En ce qui concerne les énergies, le changement de méthode de calcul du DPE a largement bouleversé les choses. En effet, la prise en compte des émissions de Gaz à Effet de Serre (GES) dans le nouveau DPE pèse lourdement sur les logements chauffés au gaz et au fioul. 44% des logements chauffés au fioul sont classés F ou G, 71% si l’on ajoute l’étiquette E. L’électricité a bénéficié du changement de calcul : au 1er janvier 2018, 54% des passoires énergétiques étaient chauffées à l’électricité et 16% au gaz. Au 1er janvier 2022, selon le nouveau DPE, seulement 33% des passoires énergétiques sont chauffées à l’électricité et 29% sont chauffées au gaz.

 

Les logements sociaux sont globalement mieux classés que les logements privés : 460.000 logements sociaux et 9,5% (43.700 logements) classés F ou G, contre 4,7 millions de logements privés, dont 18,8% (883.600 logements) rangés parmi les passoires énergétiques. ©PP

 

 

Le parc locatif privé comporte 20% de logements classés F ou G, contre seulement 18% des logements privés occupés par leurs propriétaires. L’Onre estime qu’il existe 140.000 super-passoires (>450 kWhEP/m².an) dans le parc locatif privé, contre 50.000 dans le parc social et 320.000 parmi les logements privés occupés par leurs propriétaires.

 

Enfin, les passoires énergétiques sont plutôt des maisons individuelles que des appartements dans le parc privé, comme dans l’ensemble du parc des logements français. Localement, cette situation peut s’inverser.

 

Où se trouvent les passoires énergétiques ?

 

Parmi les résidences principales, la part des passoires est plus forte à la campagne et en montagne - plus de 30 % dans le Cantal, la Creuse et la Nièvre, par exemple -, mais aussi à Paris.

 

En y regardant de plus près, le taux de passoires énergétiques atteint 29% dans la zone A bis (au sens de la tension immobilière), c’est-à-dire Paris et sa première couronne, avec un taux de super-passoires le plus élevé de France. Le taux de passoires atteint 20% dans les zones C peu tendues. ©PP

 

Enfin, les résidences secondaires et les logements vacants montrent un taux de passoires énergétiques particulièrement élevé :

 

Selon le rapport Sichel qui date de 2021, passer de F, G ou E à A ou B selon le DPE coûte en moyenne 25.000 € pour un appartement, jusqu’à 46.000 € en maison individuelle. Depuis 2021, ces coûts ont certainement augmenté.

 

Du coup, les ventes de passoires thermiques augmentent rapidement, particulièrement en copropriétés où les propriétaires n’ont pas toute liberté d’action.

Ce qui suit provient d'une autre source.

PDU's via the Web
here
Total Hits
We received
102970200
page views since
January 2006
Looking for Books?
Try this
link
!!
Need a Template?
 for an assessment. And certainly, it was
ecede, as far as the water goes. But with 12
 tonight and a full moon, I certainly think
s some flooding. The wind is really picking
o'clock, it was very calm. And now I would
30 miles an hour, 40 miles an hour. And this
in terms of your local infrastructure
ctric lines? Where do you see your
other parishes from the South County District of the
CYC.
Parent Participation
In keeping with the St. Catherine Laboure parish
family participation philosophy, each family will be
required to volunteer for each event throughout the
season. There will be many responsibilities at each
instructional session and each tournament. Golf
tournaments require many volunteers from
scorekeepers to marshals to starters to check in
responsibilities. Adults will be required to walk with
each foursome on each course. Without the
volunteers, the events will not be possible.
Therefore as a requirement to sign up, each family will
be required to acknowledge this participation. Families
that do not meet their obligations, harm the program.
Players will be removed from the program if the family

Les travaux nécessaires en copropriétés requièrent souvent une action collective, pour l’isolation thermique par l’extérieur notamment. Ce qui implique plusieurs réunions d’assemblées générales (décider d’étudier un projet de rénovation, accepter un devis d’études, mettre au point le financement de l’étude, voter les travaux, …) qui se comptent en mois ou en années dans la meilleure hypothèse où une majorité de copropriétaires acceptent de s’engager dans des travaux.